# Has anyone made a Wedgie Sled?



## Herb G (May 22, 2016)

I'm referring to one of these.
Was it hard to make?
Any improvements you would make?
Inquiring minds want to know.

https://www.youtube.com/watch?v=xaEHetjBqio


Thanks for any info you may have.


----------



## Dale Parrott (May 22, 2016)

I made one and it works great.  

Seg-Easy Solutions


----------



## jttheclockman (May 22, 2016)

I own a couple Dubby sleds and they do all angles that I need. 

https://youtu.be/t8yiXydcQN4

I also made a few angle sleds for pens with secured angles.

Example


----------



## plantman (May 22, 2016)

Yes !! I have made the wedgie sled, and it worked fantastic the first time I tried it.
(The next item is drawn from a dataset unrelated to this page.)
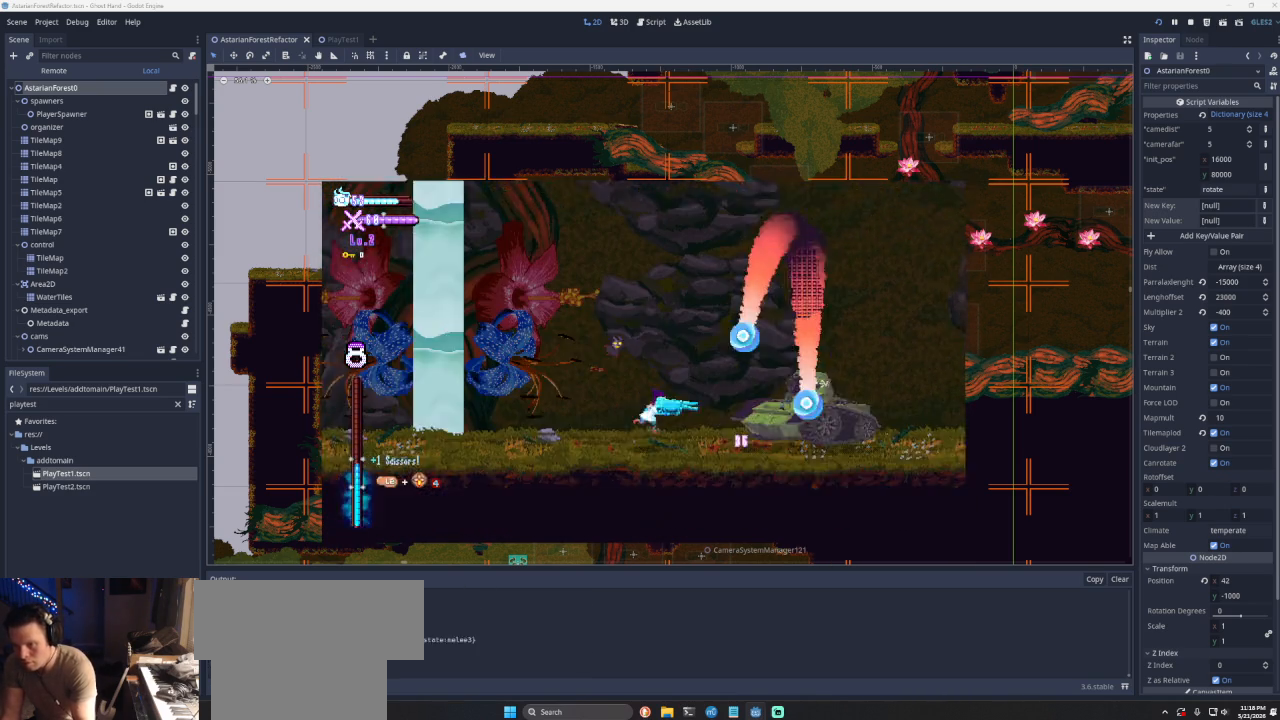
{"buttons": ["CROSS"], "left_stick": "right", "right_stick": "center", "events": [[33, "CIRCLE", "up"], [100, "left_stick", "left"], [300, "CROSS", "down"], [333, "left_stick", "center"], [500, "left_stick", "right"]]}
The key factor for using it is accurate measurements when building and setting the angles !! I purchased a large  18 - 24" digital angle finder at Harbor Freight. You just set this at your desired angle and put it between your guides and your ready to go within 1/10 of one degree or less. Look on you tube for the many new and improved designs and pick one that suits you best.   Jim  S


----------



## randyrls (May 22, 2016)

These sleds are used to make segmented turnings.  I saw a wedgie sled that used t-tracks instead of the routed arcs on the jig.  seemed to be a good plan, but i can't find it again???  It was modeled after the Seg-Easy sled.

I would make the spacing between the fences wider.


----------



## mark james (May 22, 2016)

Examples/directions/dimensions on line.  Excellent lay-out.


----------